▸ **Required task**: Repeat these lines word for word, leaving the pictures out of your answer.
╭─ Excerpted data
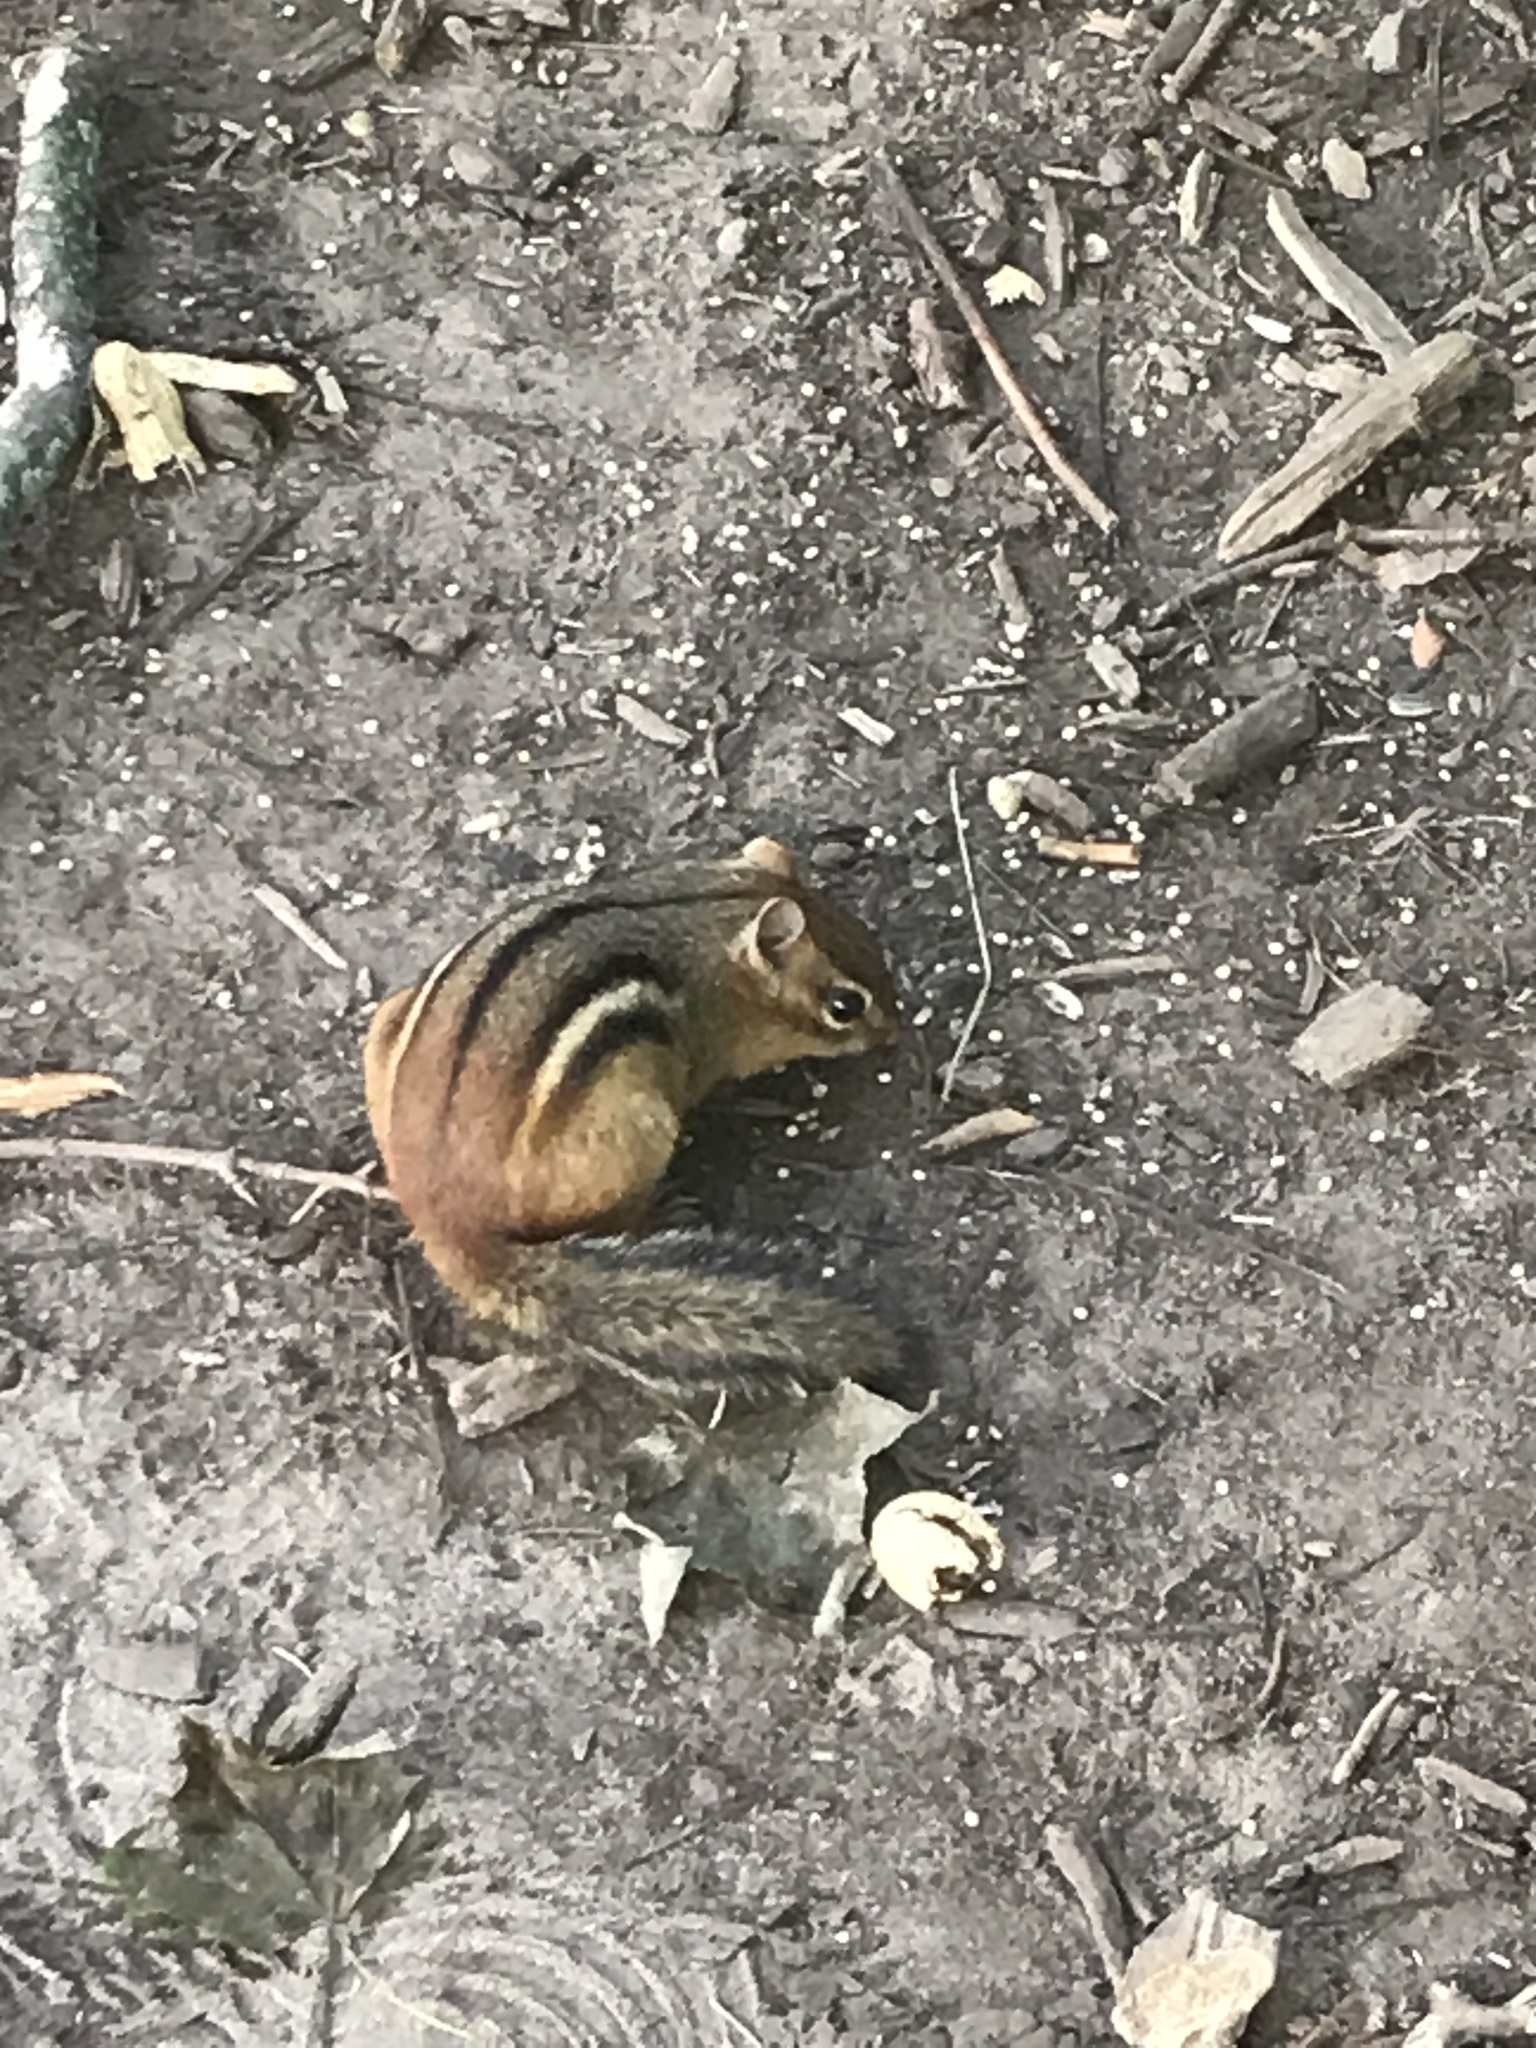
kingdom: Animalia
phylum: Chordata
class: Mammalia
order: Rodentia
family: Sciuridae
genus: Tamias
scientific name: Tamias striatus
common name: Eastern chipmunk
╰─
▸ **Complete response**:
kingdom: Animalia
phylum: Chordata
class: Mammalia
order: Rodentia
family: Sciuridae
genus: Tamias
scientific name: Tamias striatus
common name: Eastern chipmunk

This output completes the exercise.